I’m a couple of months out from the end of my most intense and grueling project: my yearlong goal to become more self-reliant.

Among my recommendations was to do a basic life plan. For those of you who don’t know what that means, it’s a plan that goes beyond simply listing goals and living life according to them. What I meant by that was that I wanted to do basic life planning, before I set anything further out, because life changes and priorities shift every day, and there’s no point putting a schedule of a day into practice if you’re not monitoring your life in a forward-looking way. While I had implemented some basic life planning in my personal life in other settings, it was way more rudimentary, like making plans in Gmail or using my phone or computers to do tasks that had already been decided for me. But for my massive project I needed to come up with a life plan that I could implement and take pride in and implement every day.

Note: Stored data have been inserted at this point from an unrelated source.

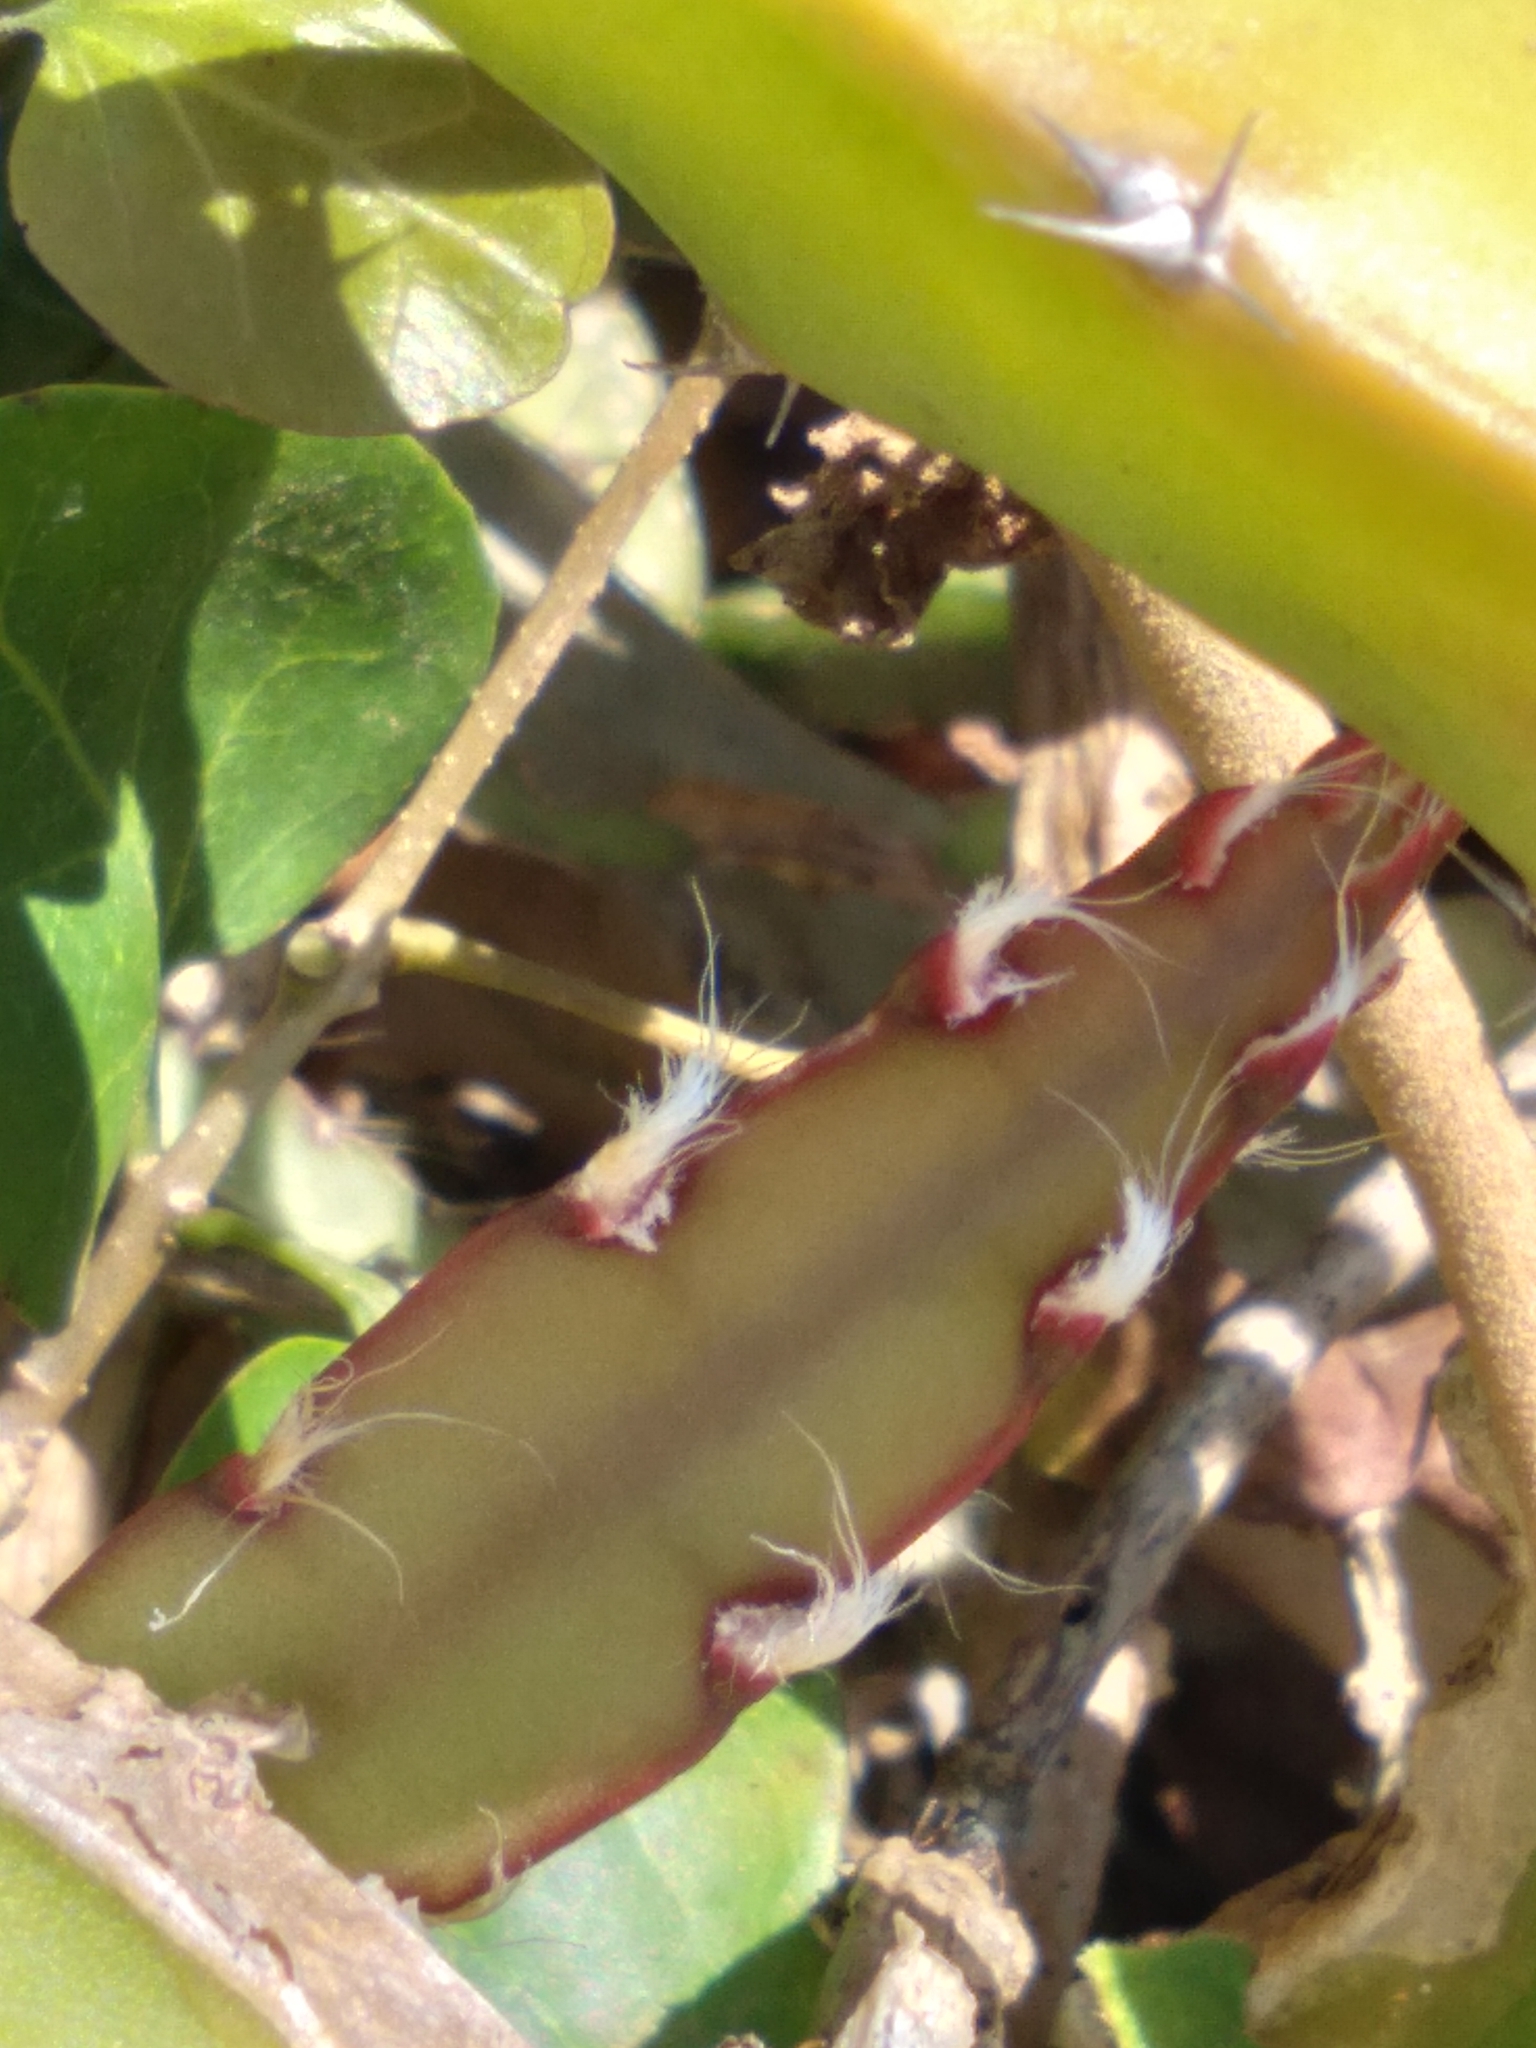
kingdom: Plantae
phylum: Tracheophyta
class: Magnoliopsida
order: Caryophyllales
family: Cactaceae
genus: Lepismium
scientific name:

This life plan began with me doing a daily activity tracking of my goals and life. Instead of logging where I’d been and what I’d done throughout the day, I’d log where I’d been, what I’d done, and how I felt about it. I’d essentially do a flat rate study, but this one would be from my point of view and focus on the day rather than the time.

I think that’s important to note. When I set a big goal, I often do it from a place of selfishness, to satisfy my needs, desires, and constraints. The flip side of that is that once I’ve accomplished a goal, I can (a) feel good about the achievement, and (b) stop caring what people think about it. There’s no virtue in doing a fancy day plan once you’ve already fulfilled a goal. Rather, for me it was important to get started right away. Living a day at a time allowed me to feel good about what I was doing.

This process took time, but it worked. After a few months, I was able to identify the most common and helpful behavior I was doing, which were mostly personal and self-initiated. When someone asked what I was doing, I could have a list ready that included the personal actions that I’d already taken, the day I’d been; I could easily answer questions about the day by simply listing what I’d been doing with such and such apps. I also noticed a lot of patterns in my day. Since I was able to mark down the things I did with how I felt about it, I could easily identify what often worked and what often didn’t when I tried new routines or changed my life plan.

I’m hoping it serves as a handy model to help others figure out what they need to do to get started.